### SOURCE EXTRACT
● ● ●
As children leave school to embark on their young adult lives they enter a period of great transition. New environments require new skill sets. Some support systems and structures, such as those found in the school environment, are no longer present. In addition, they are required to make the transition to adult medical services, leaving the ‘safety’ of a paediatrician they may have known for some time. There are many things that parents can do however, to prevent their child from becoming ‘lost in transition’.
Our speakers highlight the challenges associated with your child’s transition to adulthood and provide valuable strategies aimed at making the transition smoother.
Preparing your teenager for the transition to Adulthood – Dr Helen Frearson, Paediatrician
This presentation will discuss how children can be empowered to look after their own needs, with ADHD as a central issue. Dr Frearson recommends starting that process at about 10 years of age, involving children first in the conversation and then the decision making about their medication. If this is not undertaken early on in their ADHD journey, teenagers who have always been a “passenger in the system” tend to struggle with the accommodations they are required to make as they transition to adult life. Her aim is to have the young people self-sufficient in caring for their ADHD by the time they see an adult practitioner, and she will share tips on how to achieve this.
Risks associated with the transition to adulthood – Dr Ken Whiting, Paediatrician
This presentation will discuss a high-risk period for those with ADHD – the transition from childhood to adulthood. As early as 1975 long term studies initiated by Prof Russell Barkley and others clearly demonstrated the susceptibility to disadvantage in adult life for many with ADHD. That generation was also handicapped further by erroneous messages with regard to the cause and proper management of ADHD – some of which still persist today! As a result, doubt and misbelief were planted in the minds of many parents and teenagers leading to unnecessary suffering and concern. This presentation will discuss the known risks during the transition to adulthood and how they can be minimised.
Successful Transition to University – Dr Michele Toner, ADHD Coach
First, information concerning alternative paths to university will be presented, as up to 70% of uni entrants qualify via a pathway other than an ATAR score . The move from school to university means students transition from a highly structured to a relatively unstructured environment. Whilst this can be liberating at first, the novelty soon wears off as the work builds up. Students often become overwhelmed and can feel tempted to withdraw. But there is much that can be done to make university ADHD-friendly and keep them studying successfully. Michele will outline the kinds of support available for students with ADHD and discuss strategies to address the most common challenges she sees in her student-clients.
● ● ●
### EXCERPTED RECORDS

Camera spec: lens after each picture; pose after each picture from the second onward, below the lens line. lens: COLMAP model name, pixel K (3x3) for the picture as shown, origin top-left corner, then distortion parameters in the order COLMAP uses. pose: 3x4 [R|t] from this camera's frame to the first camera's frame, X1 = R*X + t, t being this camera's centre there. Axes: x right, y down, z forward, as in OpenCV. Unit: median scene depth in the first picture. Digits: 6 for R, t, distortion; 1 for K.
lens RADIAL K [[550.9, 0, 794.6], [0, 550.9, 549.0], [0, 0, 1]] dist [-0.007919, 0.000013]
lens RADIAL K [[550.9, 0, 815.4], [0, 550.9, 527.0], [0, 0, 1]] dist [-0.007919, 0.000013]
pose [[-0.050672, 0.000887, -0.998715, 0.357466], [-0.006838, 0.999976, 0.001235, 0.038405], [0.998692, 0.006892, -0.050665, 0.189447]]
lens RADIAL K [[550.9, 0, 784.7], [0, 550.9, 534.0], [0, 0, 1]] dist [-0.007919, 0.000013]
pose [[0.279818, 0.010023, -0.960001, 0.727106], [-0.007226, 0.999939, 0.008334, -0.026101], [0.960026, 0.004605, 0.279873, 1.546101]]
● ● ●
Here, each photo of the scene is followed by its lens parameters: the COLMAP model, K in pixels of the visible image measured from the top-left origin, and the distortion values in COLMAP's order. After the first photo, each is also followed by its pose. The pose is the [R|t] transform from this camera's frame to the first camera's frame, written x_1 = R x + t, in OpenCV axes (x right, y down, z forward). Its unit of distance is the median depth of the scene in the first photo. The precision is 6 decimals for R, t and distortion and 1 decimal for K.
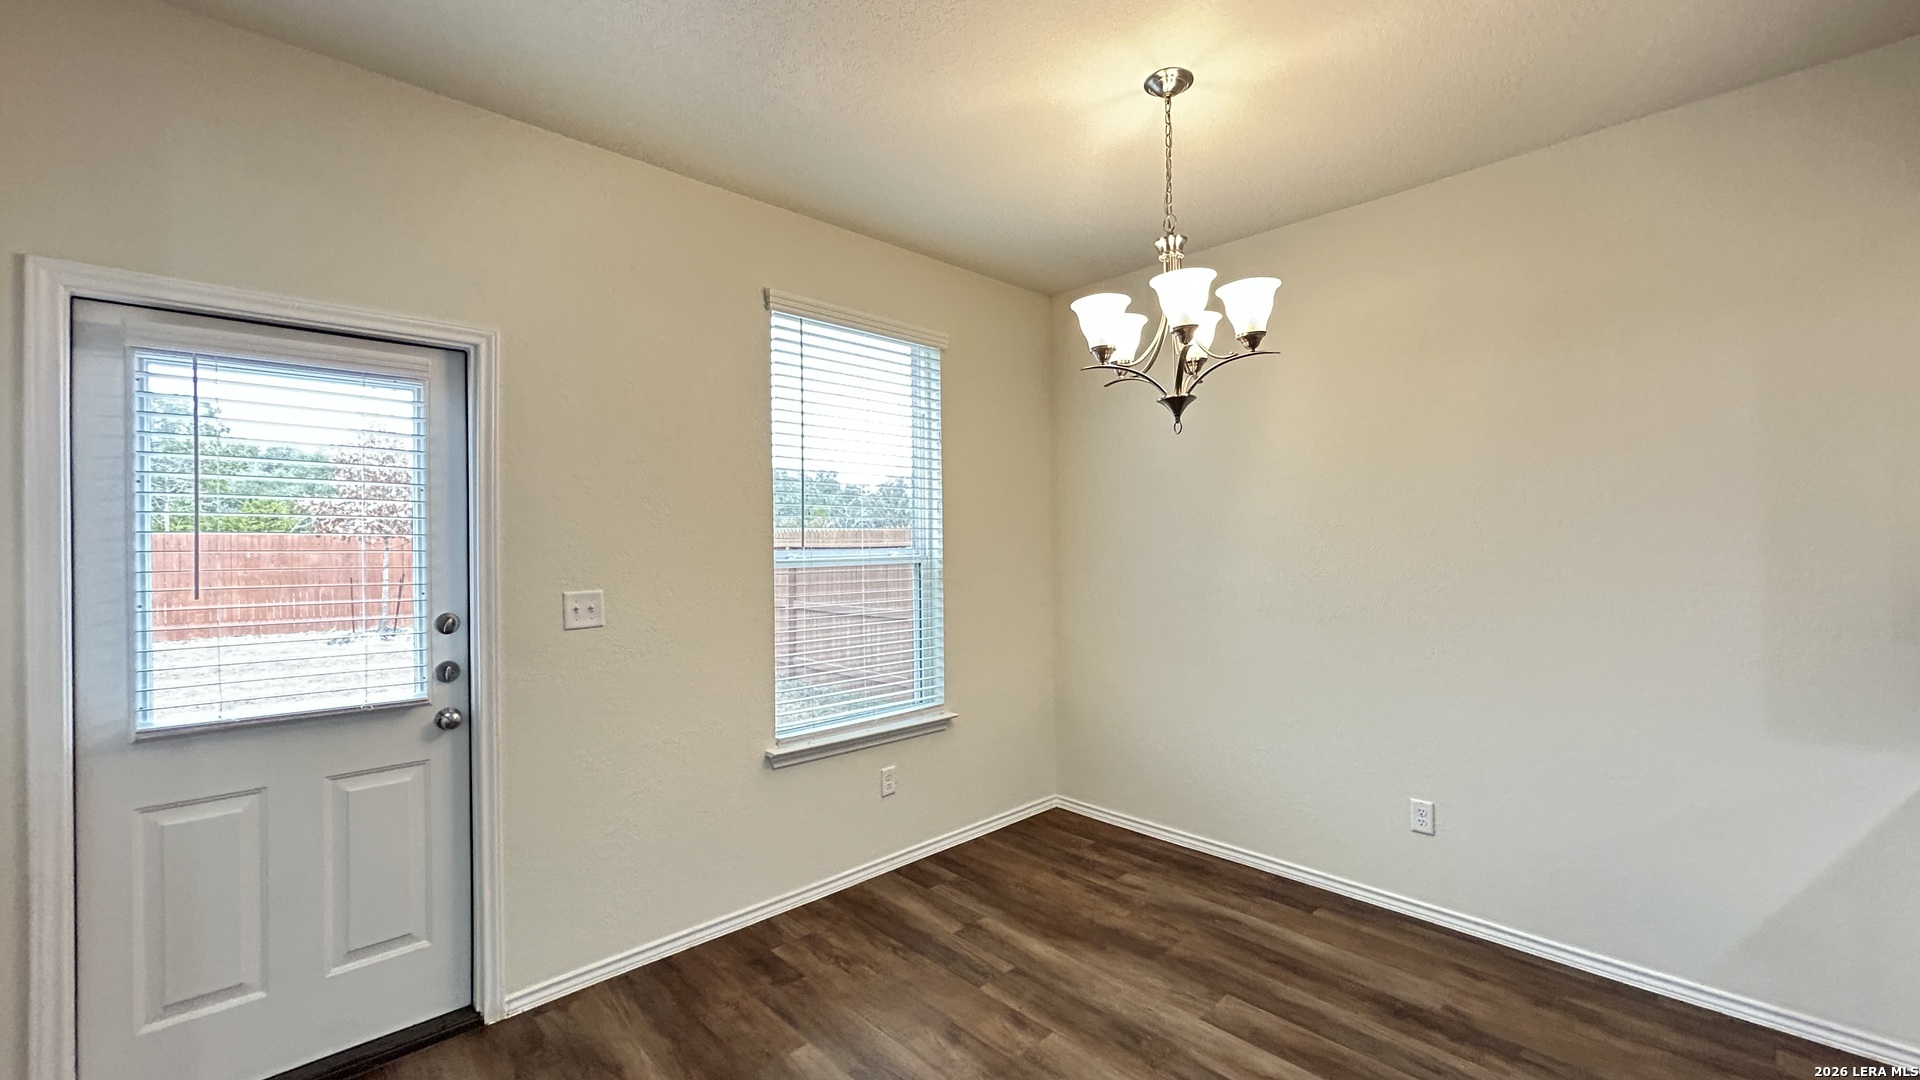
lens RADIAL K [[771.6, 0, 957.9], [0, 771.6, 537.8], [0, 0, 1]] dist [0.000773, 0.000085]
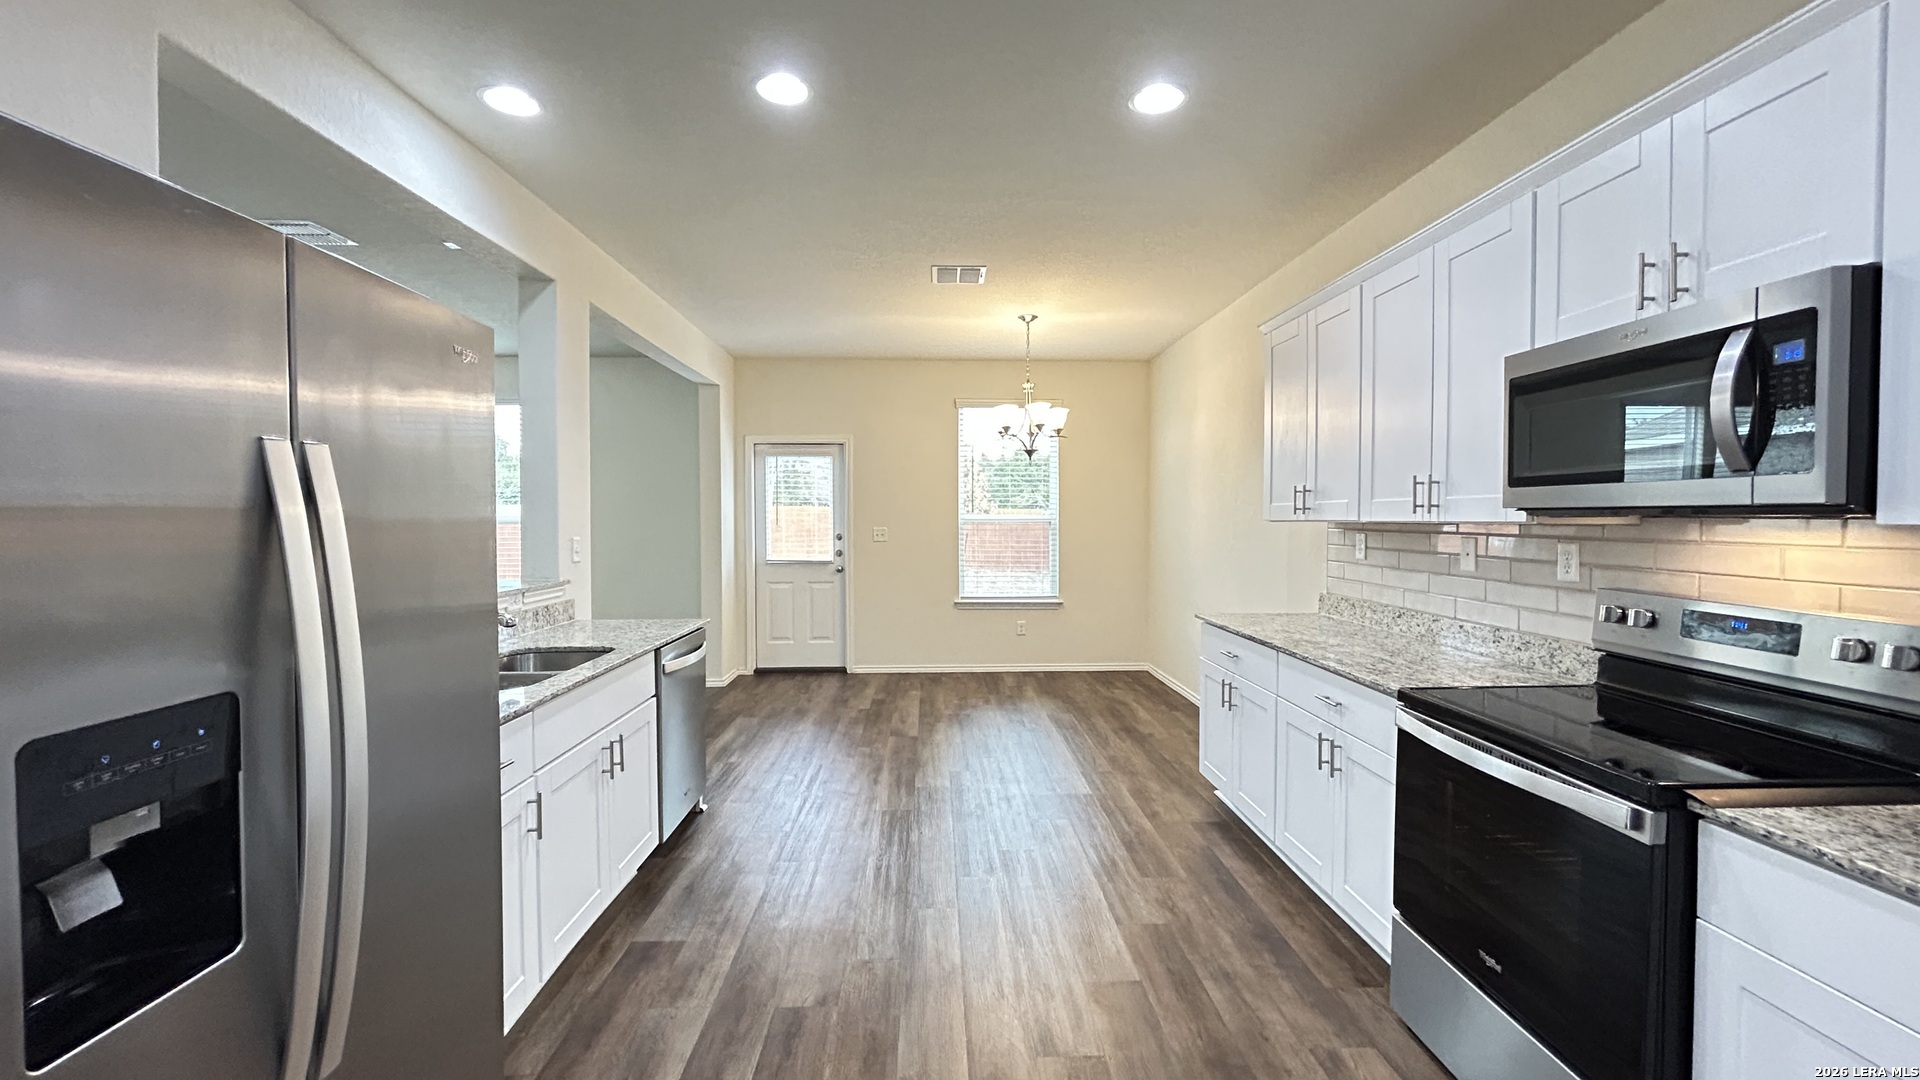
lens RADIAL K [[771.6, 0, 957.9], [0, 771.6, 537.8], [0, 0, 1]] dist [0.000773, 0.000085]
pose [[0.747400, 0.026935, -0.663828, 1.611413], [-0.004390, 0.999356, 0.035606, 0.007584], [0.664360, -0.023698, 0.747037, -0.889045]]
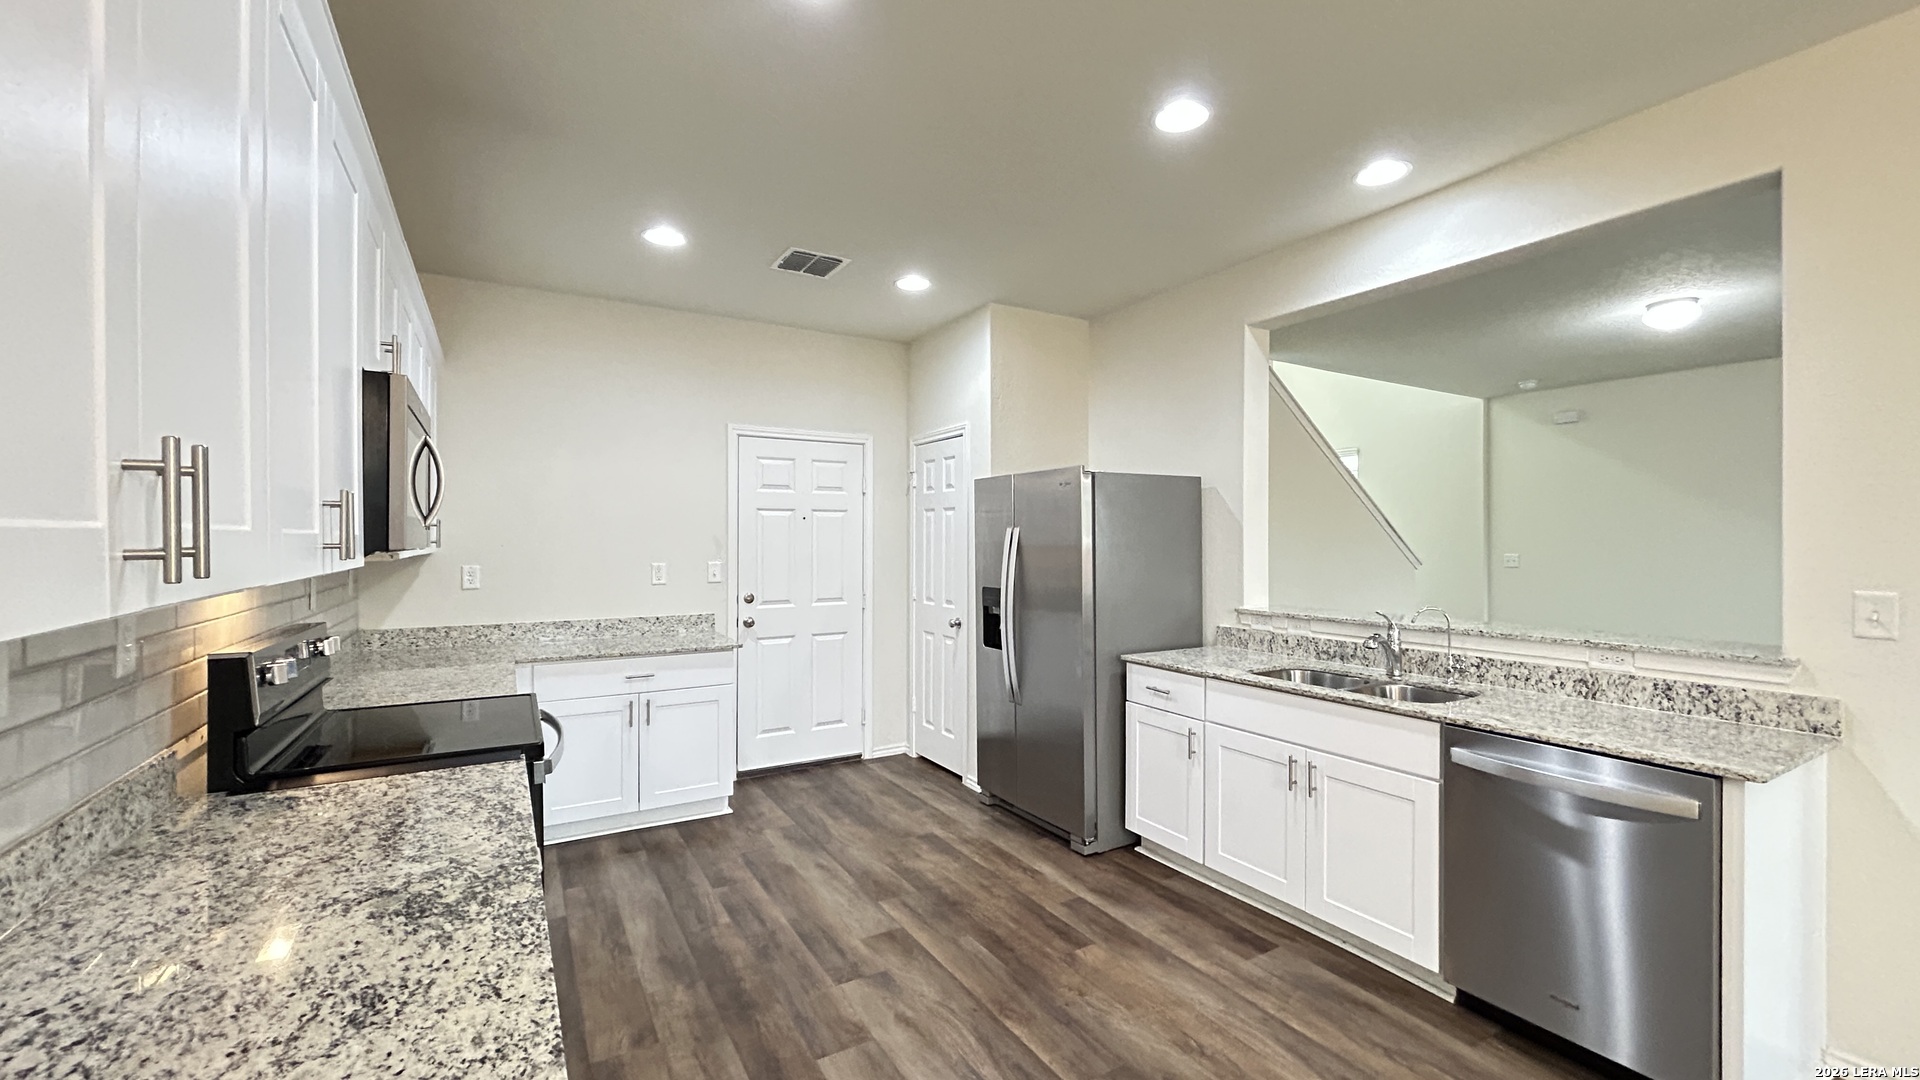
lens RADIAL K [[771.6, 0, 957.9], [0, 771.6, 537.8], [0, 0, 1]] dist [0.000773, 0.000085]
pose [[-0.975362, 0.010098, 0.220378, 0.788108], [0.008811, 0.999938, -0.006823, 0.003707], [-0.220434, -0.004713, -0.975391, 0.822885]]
● ● ●
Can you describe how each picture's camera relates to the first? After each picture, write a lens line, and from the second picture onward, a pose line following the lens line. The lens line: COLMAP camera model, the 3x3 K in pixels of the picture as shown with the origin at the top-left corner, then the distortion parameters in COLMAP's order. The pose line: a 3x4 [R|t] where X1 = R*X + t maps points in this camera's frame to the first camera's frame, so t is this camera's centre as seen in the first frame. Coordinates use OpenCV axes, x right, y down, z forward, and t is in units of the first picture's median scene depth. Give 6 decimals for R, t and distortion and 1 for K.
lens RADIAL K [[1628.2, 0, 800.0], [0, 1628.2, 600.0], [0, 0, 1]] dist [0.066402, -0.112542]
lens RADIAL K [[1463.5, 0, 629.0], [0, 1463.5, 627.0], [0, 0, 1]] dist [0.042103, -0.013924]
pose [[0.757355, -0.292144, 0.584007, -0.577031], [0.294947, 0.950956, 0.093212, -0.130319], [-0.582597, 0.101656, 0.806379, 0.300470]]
● ● ●
### EXERCISE DESCRIPTION
Please rewrite the seminar outline starting with "Successful Transition to" and going on through "in her student-clients.", using "approaches" in place of "strategies".

### EXERCISE OUTPUT
Successful Transition to University – Dr Michele Toner, ADHD Coach
First, information concerning alternative paths to university will be presented, as up to 70% of uni entrants qualify via a pathway other than an ATAR score . The move from school to university means students transition from a highly structured to a relatively unstructured environment. Whilst this can be liberating at first, the novelty soon wears off as the work builds up. Students often become overwhelmed and can feel tempted to withdraw. But there is much that can be done to make university ADHD-friendly and keep them studying successfully. Michele will outline the kinds of support available for students with ADHD and discuss approaches to address the most common challenges she sees in her student-clients.